Extracted entries section start
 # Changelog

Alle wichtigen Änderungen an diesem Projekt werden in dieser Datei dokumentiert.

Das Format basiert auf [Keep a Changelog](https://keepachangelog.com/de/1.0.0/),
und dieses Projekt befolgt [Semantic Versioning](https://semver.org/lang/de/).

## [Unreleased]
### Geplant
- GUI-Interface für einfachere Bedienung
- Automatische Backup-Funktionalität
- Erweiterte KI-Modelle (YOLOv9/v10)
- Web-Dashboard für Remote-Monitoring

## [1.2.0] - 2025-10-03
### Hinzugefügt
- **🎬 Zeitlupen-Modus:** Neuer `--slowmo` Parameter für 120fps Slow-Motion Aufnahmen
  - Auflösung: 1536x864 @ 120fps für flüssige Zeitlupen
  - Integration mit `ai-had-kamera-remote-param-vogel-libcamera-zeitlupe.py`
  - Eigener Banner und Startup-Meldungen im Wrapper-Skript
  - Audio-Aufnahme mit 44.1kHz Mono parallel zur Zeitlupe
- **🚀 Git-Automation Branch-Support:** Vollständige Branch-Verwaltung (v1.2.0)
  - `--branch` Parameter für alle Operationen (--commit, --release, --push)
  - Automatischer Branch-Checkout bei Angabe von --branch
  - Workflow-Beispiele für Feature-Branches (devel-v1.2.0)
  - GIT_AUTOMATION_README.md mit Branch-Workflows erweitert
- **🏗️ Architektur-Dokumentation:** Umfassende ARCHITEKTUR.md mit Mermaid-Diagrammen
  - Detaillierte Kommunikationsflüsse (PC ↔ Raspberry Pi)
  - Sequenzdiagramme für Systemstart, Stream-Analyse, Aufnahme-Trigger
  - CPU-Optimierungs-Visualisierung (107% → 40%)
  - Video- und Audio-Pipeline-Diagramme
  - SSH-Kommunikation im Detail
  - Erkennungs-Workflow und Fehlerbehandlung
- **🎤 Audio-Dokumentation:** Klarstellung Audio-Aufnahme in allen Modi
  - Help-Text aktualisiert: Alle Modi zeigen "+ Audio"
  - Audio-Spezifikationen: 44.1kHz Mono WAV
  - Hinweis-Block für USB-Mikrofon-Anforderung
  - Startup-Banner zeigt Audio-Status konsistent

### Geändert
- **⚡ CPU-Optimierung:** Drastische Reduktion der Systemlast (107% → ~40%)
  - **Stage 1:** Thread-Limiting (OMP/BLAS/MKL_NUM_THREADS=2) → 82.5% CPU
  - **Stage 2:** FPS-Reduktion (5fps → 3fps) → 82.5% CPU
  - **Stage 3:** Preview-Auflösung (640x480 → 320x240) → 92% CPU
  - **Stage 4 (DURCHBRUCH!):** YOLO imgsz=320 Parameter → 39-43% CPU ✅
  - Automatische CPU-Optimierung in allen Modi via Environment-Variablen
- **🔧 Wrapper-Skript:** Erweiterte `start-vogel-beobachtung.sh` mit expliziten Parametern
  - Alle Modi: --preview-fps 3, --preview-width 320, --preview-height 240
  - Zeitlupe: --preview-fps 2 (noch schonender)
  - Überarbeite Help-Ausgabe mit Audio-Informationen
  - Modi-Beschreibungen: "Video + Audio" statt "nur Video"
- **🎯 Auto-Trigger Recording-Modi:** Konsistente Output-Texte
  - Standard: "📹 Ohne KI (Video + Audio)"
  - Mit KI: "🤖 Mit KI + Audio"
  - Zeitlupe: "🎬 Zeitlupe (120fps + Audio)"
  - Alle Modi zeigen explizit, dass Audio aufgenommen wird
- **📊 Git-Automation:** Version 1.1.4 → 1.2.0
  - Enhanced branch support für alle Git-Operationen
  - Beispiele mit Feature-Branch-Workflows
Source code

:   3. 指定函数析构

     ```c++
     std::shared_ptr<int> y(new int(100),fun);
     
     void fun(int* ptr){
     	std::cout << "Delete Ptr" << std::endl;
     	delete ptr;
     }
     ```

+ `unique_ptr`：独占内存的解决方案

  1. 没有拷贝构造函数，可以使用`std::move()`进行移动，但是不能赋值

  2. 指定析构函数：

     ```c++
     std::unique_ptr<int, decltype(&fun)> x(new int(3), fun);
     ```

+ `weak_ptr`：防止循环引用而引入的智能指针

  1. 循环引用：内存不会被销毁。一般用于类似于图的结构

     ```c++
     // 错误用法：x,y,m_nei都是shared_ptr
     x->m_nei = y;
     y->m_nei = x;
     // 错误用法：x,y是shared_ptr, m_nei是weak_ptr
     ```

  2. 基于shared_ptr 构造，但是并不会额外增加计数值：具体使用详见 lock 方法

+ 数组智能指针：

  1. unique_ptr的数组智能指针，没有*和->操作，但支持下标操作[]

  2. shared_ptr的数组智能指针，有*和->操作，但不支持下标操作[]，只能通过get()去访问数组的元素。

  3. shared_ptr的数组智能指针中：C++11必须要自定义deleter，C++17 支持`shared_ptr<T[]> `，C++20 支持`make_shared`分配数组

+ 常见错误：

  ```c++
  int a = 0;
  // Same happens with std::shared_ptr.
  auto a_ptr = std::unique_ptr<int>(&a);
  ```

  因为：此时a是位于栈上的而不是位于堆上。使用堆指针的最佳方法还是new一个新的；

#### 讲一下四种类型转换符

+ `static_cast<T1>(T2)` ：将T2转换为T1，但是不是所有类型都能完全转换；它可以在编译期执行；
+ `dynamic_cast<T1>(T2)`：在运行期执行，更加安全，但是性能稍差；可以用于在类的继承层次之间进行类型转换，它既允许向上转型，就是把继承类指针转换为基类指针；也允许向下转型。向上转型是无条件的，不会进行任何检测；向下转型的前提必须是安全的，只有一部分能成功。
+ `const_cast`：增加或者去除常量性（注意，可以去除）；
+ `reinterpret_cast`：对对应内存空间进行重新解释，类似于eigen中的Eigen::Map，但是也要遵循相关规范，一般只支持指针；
Extracted entries section end
*What to do*. In full and without changes, copy the entries above.

*Answer for this exercise*.
 # Changelog

Alle wichtigen Änderungen an diesem Projekt werden in dieser Datei dokumentiert.

Das Format basiert auf [Keep a Changelog](https://keepachangelog.com/de/1.0.0/),
und dieses Projekt befolgt [Semantic Versioning](https://semver.org/lang/de/).

## [Unreleased]
### Geplant
- GUI-Interface für einfachere Bedienung
- Automatische Backup-Funktionalität
- Erweiterte KI-Modelle (YOLOv9/v10)
- Web-Dashboard für Remote-Monitoring

## [1.2.0] - 2025-10-03
### Hinzugefügt
- **🎬 Zeitlupen-Modus:** Neuer `--slowmo` Parameter für 120fps Slow-Motion Aufnahmen
  - Auflösung: 1536x864 @ 120fps für flüssige Zeitlupen
  - Integration mit `ai-had-kamera-remote-param-vogel-libcamera-zeitlupe.py`
  - Eigener Banner und Startup-Meldungen im Wrapper-Skript
  - Audio-Aufnahme mit 44.1kHz Mono parallel zur Zeitlupe
- **🚀 Git-Automation Branch-Support:** Vollständige Branch-Verwaltung (v1.2.0)
  - `--branch` Parameter für alle Operationen (--commit, --release, --push)
  - Automatischer Branch-Checkout bei Angabe von --branch
  - Workflow-Beispiele für Feature-Branches (devel-v1.2.0)
  - GIT_AUTOMATION_README.md mit Branch-Workflows erweitert
- **🏗️ Architektur-Dokumentation:** Umfassende ARCHITEKTUR.md mit Mermaid-Diagrammen
  - Detaillierte Kommunikationsflüsse (PC ↔ Raspberry Pi)
  - Sequenzdiagramme für Systemstart, Stream-Analyse, Aufnahme-Trigger
  - CPU-Optimierungs-Visualisierung (107% → 40%)
  - Video- und Audio-Pipeline-Diagramme
  - SSH-Kommunikation im Detail
  - Erkennungs-Workflow und Fehlerbehandlung
- **🎤 Audio-Dokumentation:** Klarstellung Audio-Aufnahme in allen Modi
  - Help-Text aktualisiert: Alle Modi zeigen "+ Audio"
  - Audio-Spezifikationen: 44.1kHz Mono WAV
  - Hinweis-Block für USB-Mikrofon-Anforderung
  - Startup-Banner zeigt Audio-Status konsistent

### Geändert
- **⚡ CPU-Optimierung:** Drastische Reduktion der Systemlast (107% → ~40%)
  - **Stage 1:** Thread-Limiting (OMP/BLAS/MKL_NUM_THREADS=2) → 82.5% CPU
  - **Stage 2:** FPS-Reduktion (5fps → 3fps) → 82.5% CPU
  - **Stage 3:** Preview-Auflösung (640x480 → 320x240) → 92% CPU
  - **Stage 4 (DURCHBRUCH!):** YOLO imgsz=320 Parameter → 39-43% CPU ✅
  - Automatische CPU-Optimierung in allen Modi via Environment-Variablen
- **🔧 Wrapper-Skript:** Erweiterte `start-vogel-beobachtung.sh` mit expliziten Parametern
  - Alle Modi: --preview-fps 3, --preview-width 320, --preview-height 240
  - Zeitlupe: --preview-fps 2 (noch schonender)
  - Überarbeite Help-Ausgabe mit Audio-Informationen
  - Modi-Beschreibungen: "Video + Audio" statt "nur Video"
- **🎯 Auto-Trigger Recording-Modi:** Konsistente Output-Texte
  - Standard: "📹 Ohne KI (Video + Audio)"
  - Mit KI: "🤖 Mit KI + Audio"
  - Zeitlupe: "🎬 Zeitlupe (120fps + Audio)"
  - Alle Modi zeigen explizit, dass Audio aufgenommen wird
- **📊 Git-Automation:** Version 1.1.4 → 1.2.0
  - Enhanced branch support für alle Git-Operationen
  - Beispiele mit Feature-Branch-Workflows
Source code

:   3. 指定函数析构

     ```c++
     std::shared_ptr<int> y(new int(100),fun);
     
     void fun(int* ptr){
     	std::cout << "Delete Ptr" << std::endl;
     	delete ptr;
     }
     ```

+ `unique_ptr`：独占内存的解决方案

  1. 没有拷贝构造函数，可以使用`std::move()`进行移动，但是不能赋值

  2. 指定析构函数：

     ```c++
     std::unique_ptr<int, decltype(&fun)> x(new int(3), fun);
     ```

+ `weak_ptr`：防止循环引用而引入的智能指针

  1. 循环引用：内存不会被销毁。一般用于类似于图的结构

     ```c++
     // 错误用法：x,y,m_nei都是shared_ptr
     x->m_nei = y;
     y->m_nei = x;
     // 错误用法：x,y是shared_ptr, m_nei是weak_ptr
     ```

  2. 基于shared_ptr 构造，但是并不会额外增加计数值：具体使用详见 lock 方法

+ 数组智能指针：

  1. unique_ptr的数组智能指针，没有*和->操作，但支持下标操作[]

  2. shared_ptr的数组智能指针，有*和->操作，但不支持下标操作[]，只能通过get()去访问数组的元素。

  3. shared_ptr的数组智能指针中：C++11必须要自定义deleter，C++17 支持`shared_ptr<T[]> `，C++20 支持`make_shared`分配数组

+ 常见错误：

  ```c++
  int a = 0;
  // Same happens with std::shared_ptr.
  auto a_ptr = std::unique_ptr<int>(&a);
  ```

  因为：此时a是位于栈上的而不是位于堆上。使用堆指针的最佳方法还是new一个新的；

#### 讲一下四种类型转换符

+ `static_cast<T1>(T2)` ：将T2转换为T1，但是不是所有类型都能完全转换；它可以在编译期执行；
+ `dynamic_cast<T1>(T2)`：在运行期执行，更加安全，但是性能稍差；可以用于在类的继承层次之间进行类型转换，它既允许向上转型，就是把继承类指针转换为基类指针；也允许向下转型。向上转型是无条件的，不会进行任何检测；向下转型的前提必须是安全的，只有一部分能成功。
+ `const_cast`：增加或者去除常量性（注意，可以去除）；
+ `reinterpret_cast`：对对应内存空间进行重新解释，类似于eigen中的Eigen::Map，但是也要遵循相关规范，一般只支持指针；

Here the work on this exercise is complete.